Content starts

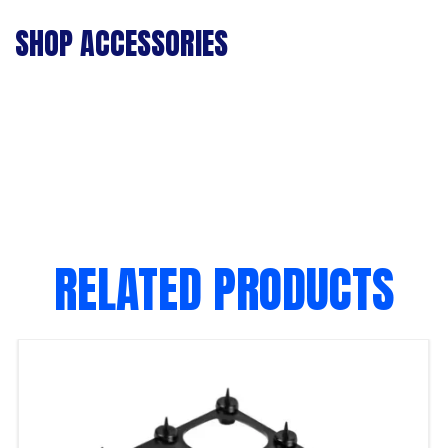
SHOP ACCESSORIES
RELATED PRODUCTS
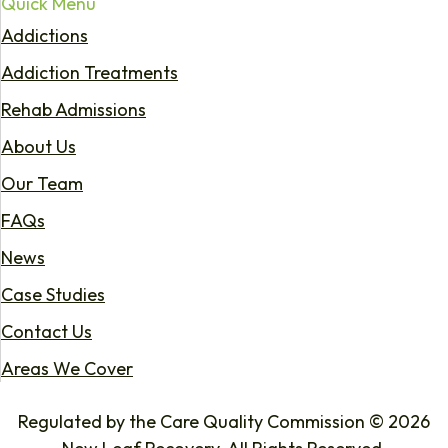
Quick Menu
Addictions
Addiction Treatments
Rehab Admissions
About Us
Our Team
FAQs
News
Case Studies
Contact Us
Areas We Cover
Regulated by the Care Quality Commission © 2026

Content ends

*Assignment*
Without altering anything, output all the lines above but none of the images.

*Result of this exercise*
SHOP ACCESSORIES
RELATED PRODUCTS
Quick Menu
Addictions
Addiction Treatments
Rehab Admissions
About Us
Our Team
FAQs
News
Case Studies
Contact Us
Areas We Cover
Regulated by the Care Quality Commission © 2026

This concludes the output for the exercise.